The 5-year progression-free survival was 88.3% in the 74-Gy arm, 90.6% in the 60-Gy arm, and 85.9% in the 57-Gy arm. The 60-Gy schedule met the non-inferiority criterion compared with the 74-Gy schedule (HR 0.84, 90% CI 0.68-1.03, P=0.004), but the 57-Gy schedule did not (HR 1.20, 90% CI 0.99-1.46, P=0.96).
Mortalities were 8.6%, 6.8%, and 8.1% in the standard, 60-Gy and 57-Gy arms, respectively, with no significant difference between the arms.
Compared with standard radiotherapy, bowel toxicity was worse for both hypofractionated schedules (P<0.001 in each arm). There was no significant difference in acute bladder or acute bowel toxicity between the hypofractionation schedules.
The hypofractionated schedule had favorable late-toxicity.
"The 60-Gy in 20 fractions was associated with a small increase in late bowel side effects compared to 57 Gy, but not compared to 74 Gy," said Dearnaley. The 2-year RTOG grade 2+ bowel toxicity was 5.4% in the 60-Gy arm and 4.4% in the 57-Gy arm (P=0.39), and the rates at 5 years were 5.2% and 3.9% (P=0.32), respectively.
The rates of grade 2+ bladder toxicity were 13.7% in the 60-Gy arm and 10.8% in the 57-Gy arm at 2 years (P=0.07), with corresponding 5-year rates 13.2% and 11.2% (P=0.35), respectively. Of note, bladder symptoms were less common at 2 years and 5 years compared with pretreatment, he said.
There was no difference between the three treatment groups in sexual dysfunction.
Hypofractionation may not necessarily be a superior treatment, but the data clearly establish that "modest hypofractionation regimens are noninferior for biochemical failure with modest to no change in toxicity," said invited discussant , of the Texas Center for Proton Therapy in Irving. "This is probably ready for prime time."

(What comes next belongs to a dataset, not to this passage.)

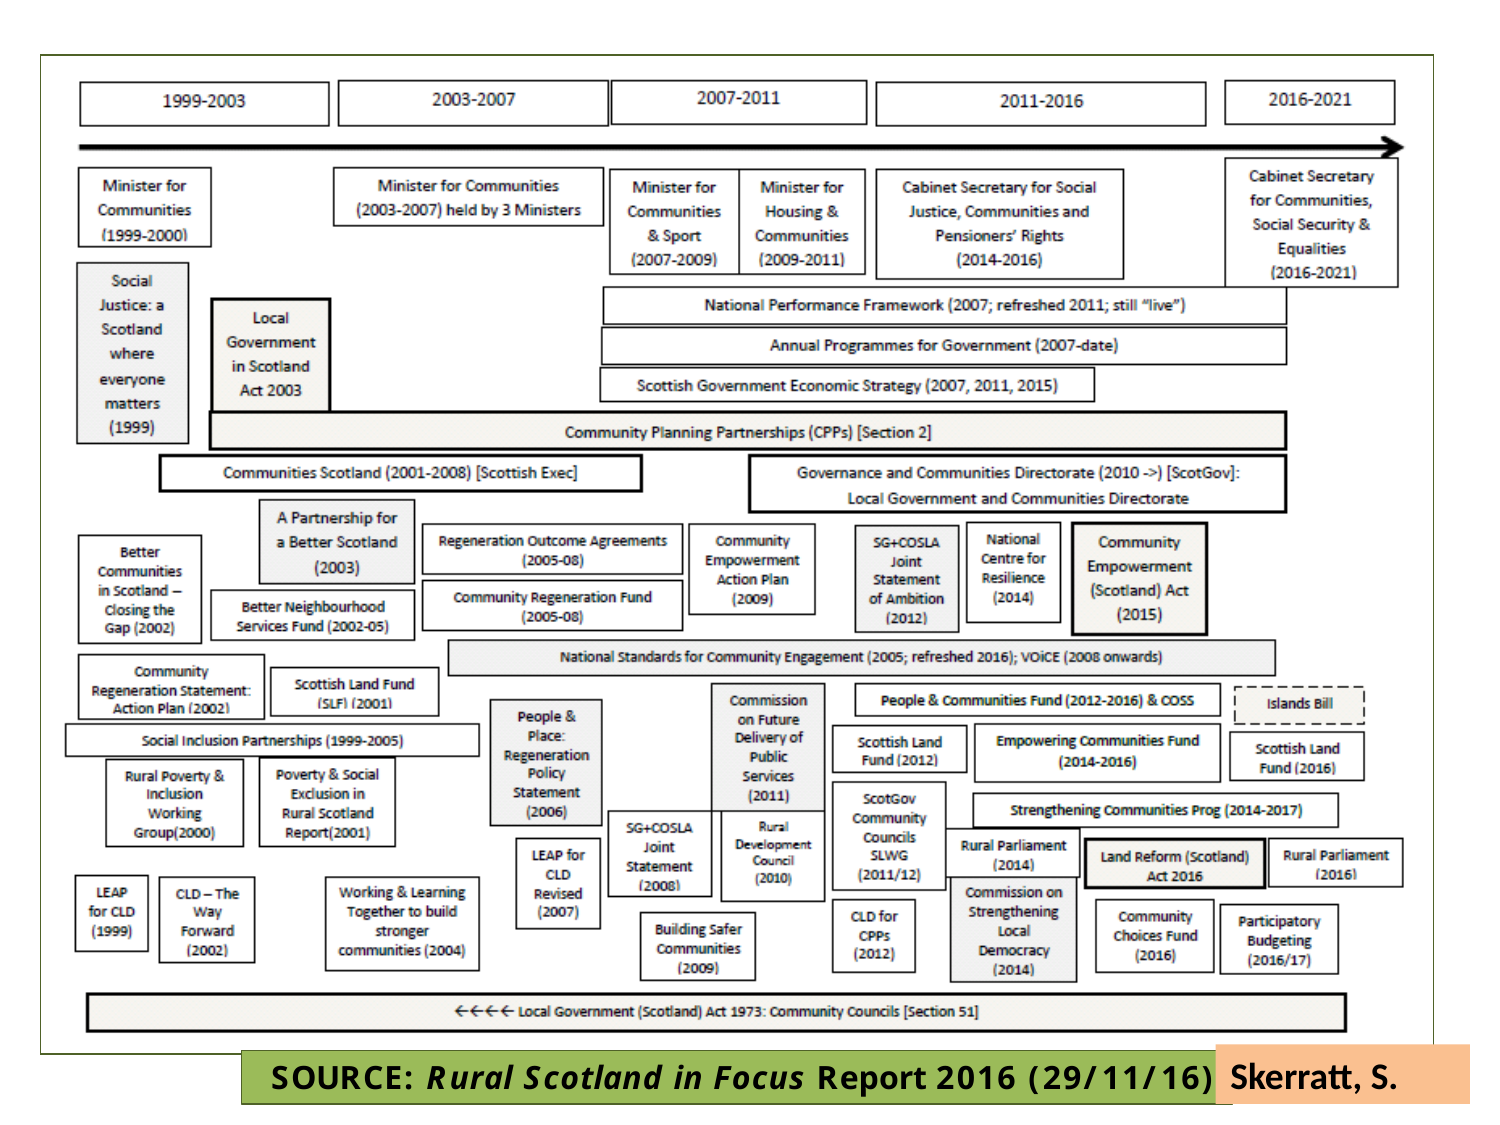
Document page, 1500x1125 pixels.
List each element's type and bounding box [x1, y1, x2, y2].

text_box [17, 14, 1471, 1106]
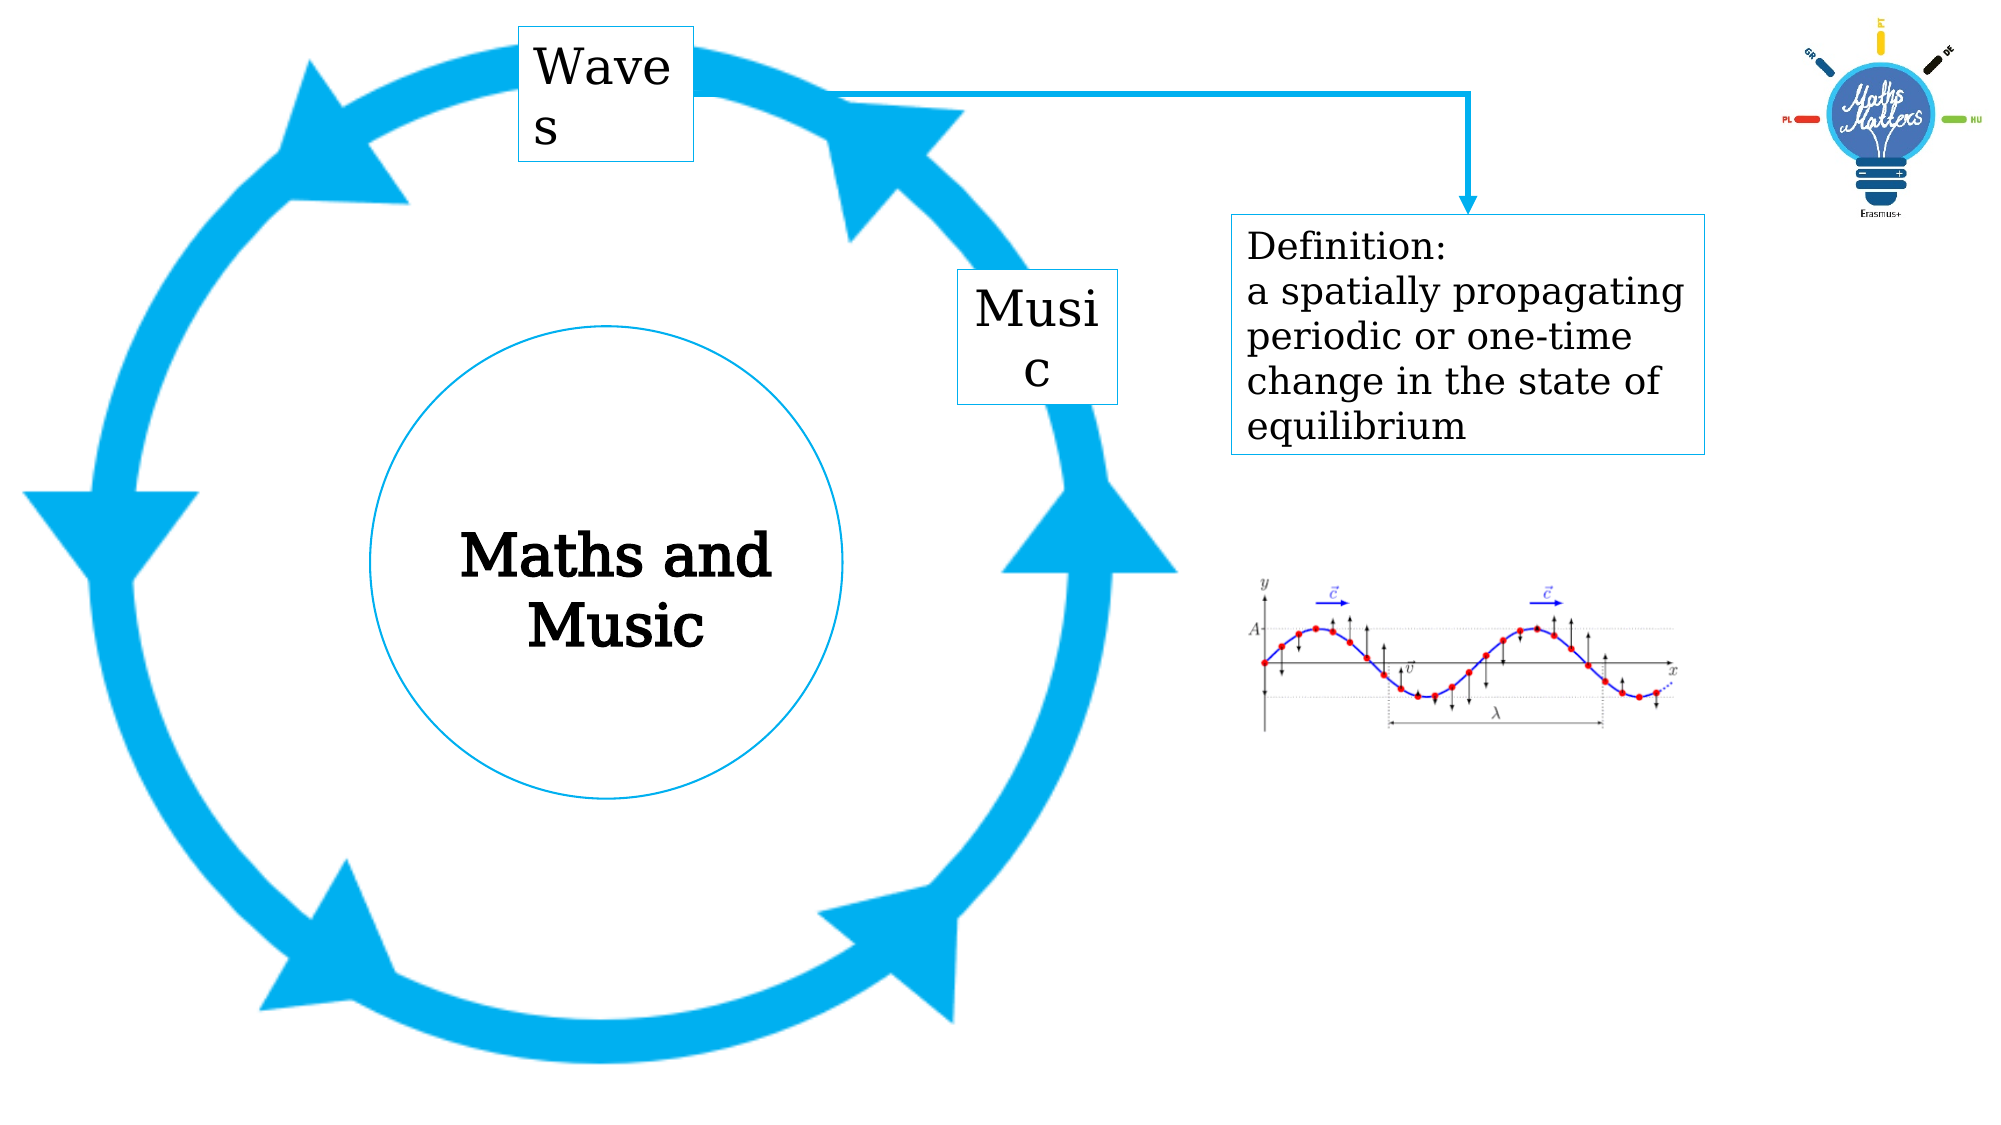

Hamstra added, "Questions that remain to be answered include, what is the correct regimen, should it be shorter, and how do we implement this in the United States?"
Disclosures
The study was supported by Cancer Research U.K.
Dearnaley disclosed relationships with Takeda, FirstWord, AstraZeneca, Astellas, Janssen, Ipsen, Sandoz, and Vitality Life.
Primary Source
Genitourinary Cancers Symposium
Dearnaley D, et al "Comparison of hypofractionated high-dose intensity-modulated radiotherapy schedules for prostate cancer: Results from the phase III randomized CHHiP trial (CRUK/06/016)" GuCS 2016; Abstract 2.